That’s just the nature of the business. For every Facebook or Uber, there are thousands of fledgling companies and their ambitious founders whose failures you don’t read about. In fact, 75% of venture-backed startups in the United States end up failing, defined as being unable to return their investors’ capital.
The reason three-quarters of startups fail doesn’t have anything to do with their product, technical deficiencies, competition or anything like that. No, it goes way up higher, to the very origin of the startup itself:
Startup founders are ultimately what define and determine the success of that startup. I recently had the chance to listen to Jeff Fagnan, a General Partner at Atlas Venture who has seen more than his share of startup successes and failures, speak. He covered a wide range of topics but what most appealed to me was his first-hand decades-long experience of working with and vetting startup founders. Simply put, he has seen what works and what does not.
Here are 3 characteristics every startup founder must have to give themselves a chance at success, according to Jeff Fagnan.
Many startup founders think that the stroke-of-genius app idea that came to them in the shower just needs some technical coding behind it and some prettying up before millions of eager users will gladly pay to download it.

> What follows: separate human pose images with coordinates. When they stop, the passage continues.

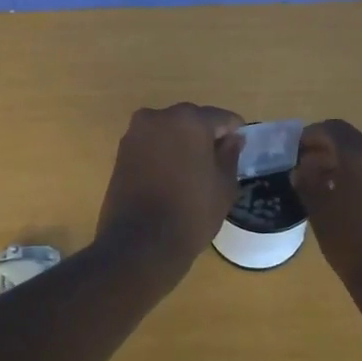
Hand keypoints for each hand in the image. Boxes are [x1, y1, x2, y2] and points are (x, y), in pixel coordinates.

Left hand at [95, 104, 244, 275]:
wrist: (140, 243)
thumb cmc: (191, 212)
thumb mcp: (224, 185)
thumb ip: (230, 155)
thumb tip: (232, 138)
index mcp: (188, 120)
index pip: (220, 118)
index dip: (234, 132)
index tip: (240, 147)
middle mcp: (158, 117)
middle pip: (191, 120)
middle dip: (205, 136)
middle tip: (217, 162)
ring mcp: (135, 134)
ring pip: (168, 132)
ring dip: (182, 145)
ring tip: (193, 172)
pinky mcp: (121, 153)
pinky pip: (151, 145)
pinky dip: (163, 155)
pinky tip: (172, 177)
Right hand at [293, 119, 361, 292]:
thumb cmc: (354, 245)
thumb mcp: (320, 213)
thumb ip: (308, 183)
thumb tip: (302, 169)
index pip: (333, 129)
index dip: (312, 136)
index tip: (296, 151)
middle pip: (355, 144)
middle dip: (330, 154)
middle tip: (310, 173)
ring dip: (351, 169)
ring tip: (332, 191)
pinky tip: (357, 204)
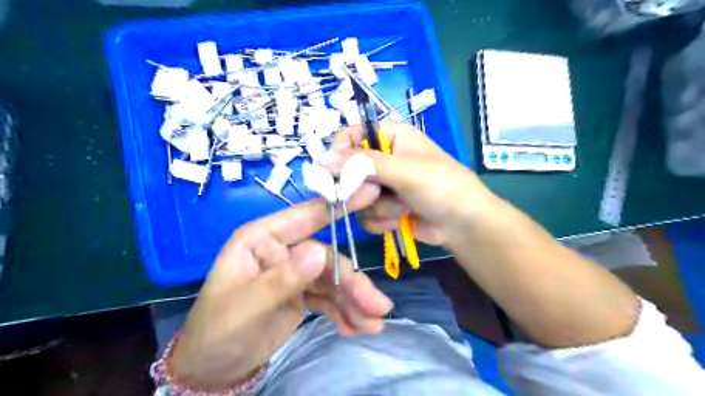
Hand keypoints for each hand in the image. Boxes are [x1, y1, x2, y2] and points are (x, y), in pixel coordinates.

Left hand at [168, 197, 393, 388]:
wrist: (212, 368)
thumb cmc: (217, 331)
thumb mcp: (246, 307)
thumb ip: (282, 279)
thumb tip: (320, 252)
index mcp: (263, 239)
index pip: (306, 216)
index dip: (339, 205)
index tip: (372, 194)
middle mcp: (283, 249)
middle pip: (328, 257)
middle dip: (353, 283)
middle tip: (378, 307)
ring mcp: (294, 271)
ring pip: (333, 279)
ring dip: (354, 301)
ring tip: (373, 324)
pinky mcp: (302, 292)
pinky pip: (329, 298)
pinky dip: (344, 311)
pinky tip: (356, 328)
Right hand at [321, 120, 496, 244]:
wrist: (464, 226)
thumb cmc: (442, 188)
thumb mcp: (405, 171)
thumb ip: (364, 164)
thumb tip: (321, 159)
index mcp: (391, 137)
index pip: (351, 135)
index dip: (339, 153)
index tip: (331, 174)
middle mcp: (384, 159)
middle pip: (349, 170)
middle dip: (362, 188)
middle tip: (375, 196)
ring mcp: (383, 185)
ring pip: (357, 196)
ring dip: (378, 207)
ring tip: (402, 209)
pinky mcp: (384, 208)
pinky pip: (365, 215)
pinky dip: (381, 220)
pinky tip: (400, 221)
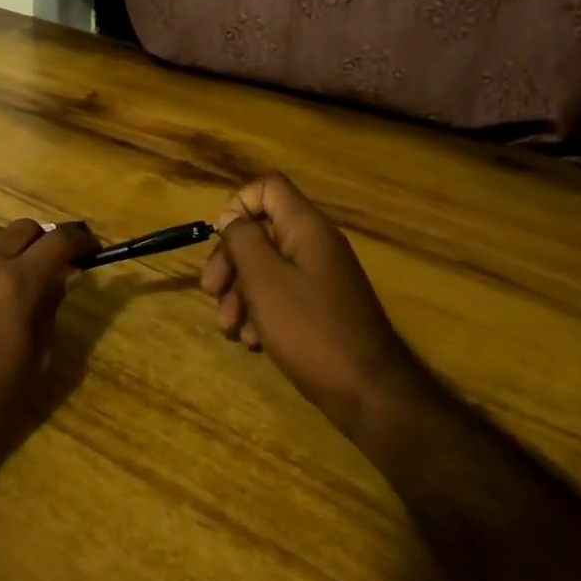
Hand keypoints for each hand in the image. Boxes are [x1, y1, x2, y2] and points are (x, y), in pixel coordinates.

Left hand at [0, 218, 97, 482]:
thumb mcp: (36, 359)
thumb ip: (51, 308)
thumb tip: (66, 275)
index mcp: (17, 282)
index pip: (58, 240)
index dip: (80, 240)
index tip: (93, 249)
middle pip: (24, 228)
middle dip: (47, 241)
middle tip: (59, 266)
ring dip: (14, 245)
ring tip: (22, 273)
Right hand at [199, 173, 425, 440]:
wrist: (368, 394)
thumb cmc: (310, 329)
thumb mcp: (264, 280)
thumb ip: (243, 239)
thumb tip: (232, 218)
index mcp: (306, 227)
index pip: (268, 187)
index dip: (238, 205)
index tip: (222, 241)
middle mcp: (315, 245)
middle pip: (261, 231)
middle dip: (230, 261)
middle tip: (211, 293)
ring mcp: (320, 277)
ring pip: (267, 268)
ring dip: (240, 294)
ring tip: (231, 329)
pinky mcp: (321, 308)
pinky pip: (282, 296)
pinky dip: (262, 313)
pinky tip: (253, 342)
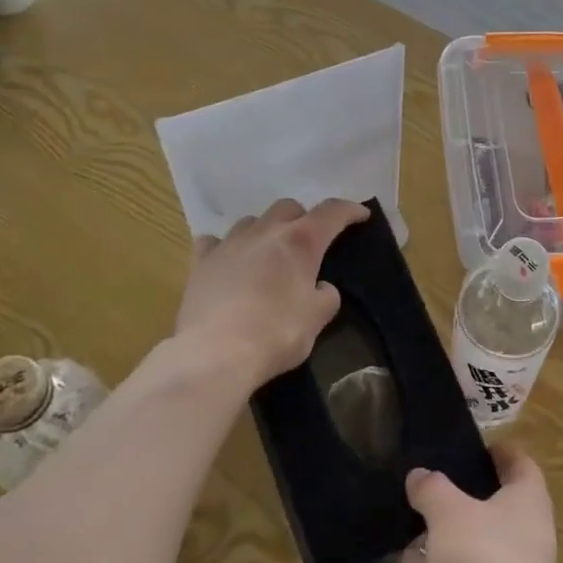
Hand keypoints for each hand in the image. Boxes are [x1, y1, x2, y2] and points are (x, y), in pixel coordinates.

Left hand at [173, 198, 367, 389]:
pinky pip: (215, 242)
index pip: (332, 212)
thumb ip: (325, 296)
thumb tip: (321, 288)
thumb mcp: (316, 319)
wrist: (214, 354)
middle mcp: (266, 232)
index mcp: (301, 241)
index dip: (349, 210)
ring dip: (265, 230)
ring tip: (268, 253)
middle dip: (302, 219)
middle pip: (288, 207)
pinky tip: (228, 261)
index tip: (361, 214)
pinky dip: (226, 247)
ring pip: (252, 220)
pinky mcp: (201, 262)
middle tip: (308, 243)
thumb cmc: (275, 334)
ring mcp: (230, 244)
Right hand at [405, 444, 556, 562]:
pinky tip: (409, 561)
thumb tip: (419, 475)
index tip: (470, 445)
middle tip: (433, 480)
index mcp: (529, 503)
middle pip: (499, 504)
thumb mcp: (448, 513)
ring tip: (413, 517)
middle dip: (466, 493)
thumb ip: (432, 489)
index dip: (498, 451)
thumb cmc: (480, 562)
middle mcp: (529, 536)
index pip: (520, 464)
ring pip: (479, 542)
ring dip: (450, 533)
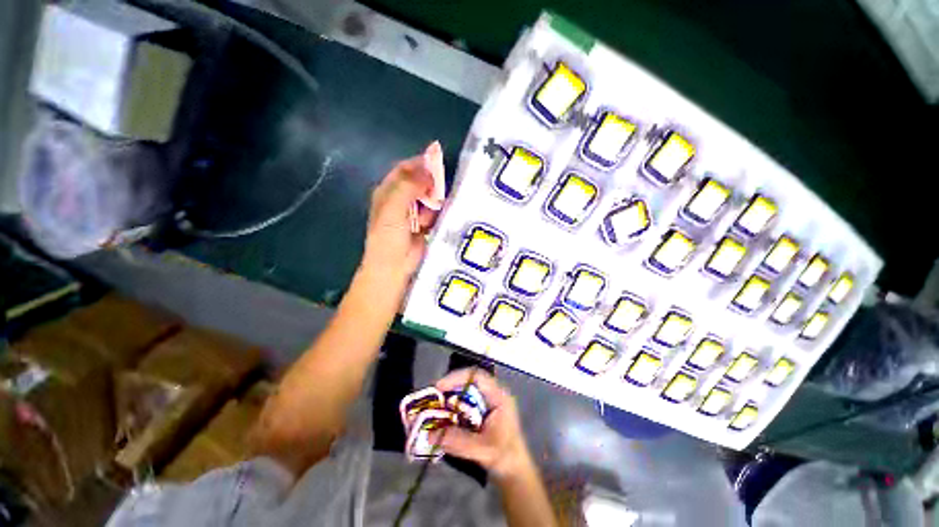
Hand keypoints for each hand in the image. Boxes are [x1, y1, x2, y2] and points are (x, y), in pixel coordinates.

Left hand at [361, 142, 444, 284]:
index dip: (419, 163)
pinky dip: (437, 212)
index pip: (404, 169)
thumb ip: (409, 186)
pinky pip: (433, 212)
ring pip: (428, 197)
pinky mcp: (423, 225)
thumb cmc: (389, 237)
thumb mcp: (394, 208)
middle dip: (430, 182)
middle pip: (418, 182)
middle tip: (441, 187)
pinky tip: (438, 218)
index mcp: (387, 191)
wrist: (394, 266)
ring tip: (436, 208)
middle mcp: (399, 199)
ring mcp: (412, 213)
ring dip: (434, 200)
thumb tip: (428, 170)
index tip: (438, 161)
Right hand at [431, 369, 533, 480]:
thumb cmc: (505, 457)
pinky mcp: (479, 413)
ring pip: (464, 393)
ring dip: (448, 400)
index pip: (476, 376)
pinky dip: (451, 410)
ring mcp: (486, 403)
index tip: (439, 387)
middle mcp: (491, 395)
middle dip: (449, 388)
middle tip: (432, 398)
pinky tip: (441, 420)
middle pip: (468, 382)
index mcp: (497, 396)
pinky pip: (462, 405)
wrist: (515, 472)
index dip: (457, 377)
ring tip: (433, 408)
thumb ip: (458, 441)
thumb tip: (430, 434)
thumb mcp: (483, 450)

This is a pipe dream and a fool’s errand. Most startup founders don’t have the intellectual honesty to look themselves in the mirror and ask – really ask – if they have product-market fit. Does what they have work in the market? Will people actually want to use their product, to say nothing of paying to use it?
Many startup founders, especially in the early stages, exist and operate in a state of denial. They haven’t gone out in the market to talk to actual potential end users:
- What problems do they have?
- Why are they having these problems?
- Why could your product potentially solve their problem?
- What other elements about their problem at-hand are you not thinking about?
- How much would they be willing to pay for solutions to their problem?
Some startup founders won’t have the drive and hustle to go out and put in the rigorous legwork required of these type of interviews. Others might hear answers they were not expecting or that they don’t like and choose to ignore those, continuing to live in a state of denial and defiance. If you don’t have the intellectual honesty to shine a hot, bright spotlight on your product-market fit issues, you won’t be a successful startup founder. As HubSpot co-founder – and prominent startup investor – Dharmesh Shah recently said, “If you squint hard enough, every product will look like it fits.”
Make sure you’re not squinting too hard.
Remember Kodak? The photography company was once not just a technological powerhouse, but one of the world’s biggest brands – it held an insane 90% of the photographic film market share in 1976. After a precipitous decline through the 90s and the early aughts – blame the rise of digital everything – the company hardly registers a peep today. Ask any millennial about Kodak and you’ll likely be met with blank stares. The lesson here for startups and their founders?
Always keep your metabolism rate high.
And we’re not talking about what you eat, when you exercise or your weight. No, for startup founders, having a high metabolism means moving fast enough to the point where you’re not afraid to scrap something, even if it means starting all over again.
That’s what Kodak failed to understand or act upon. The reason their brand and market share plummeted so drastically was because they failed to adapt and adjust to the new digital world. Despite having their archaic rolls of film fading into extinction, Kodak was too slow to migrate to a market that demanded digital cameras.
According to Jeff, people and organizations will only change if there is enough pain. As an early-stage startup founder, you must have an even lower tolerance for such pain – there’s no time to wait until the pain is too much to bear before pivoting and adapting. This type of high metabolism and agile mindset is critical from day one.
From Jeff’s – and most VC’s – perspective, there is no quality or characteristic more important to have as a person and especially as a startup founder. If you don’t have the toughness and resilience to deal with the highs and inevitable lows of founding and running a startup, this is not the industry for you.
Every startup and founder has an “Oh crap!” moment of near-death and panic bordering on hysterics. There will be dark days filled with technical disasters, PR nightmares, angry customers and even angrier investors. Counting on an incoming round of funding only to see it fall apart can send any startup founder spiralling into depression. In these dark days, what can a startup founder do but be resilient?
When vetting potential startups and their founders to invest in, Jeff in particular wants to see the candidate demonstrate absolute resilience and conviction in what they are doing. If a startup founder doesn’t have the utmost belief in their product and company, they will be easily deterred by any sign of hardship or obstacle. That is not someone worth investing in.
Intellectual honesty, metabolism and resilience. These are the three essential characteristics that every startup founder should demonstrate in spades, without which Jeff Fagnan and Atlas Ventures – or any other VC, really – would not invest in. They are by no means guarantees of startup success, but you can be sure that successful startup founders are more likely to have these traits than the other 75% of founders who ultimately fail.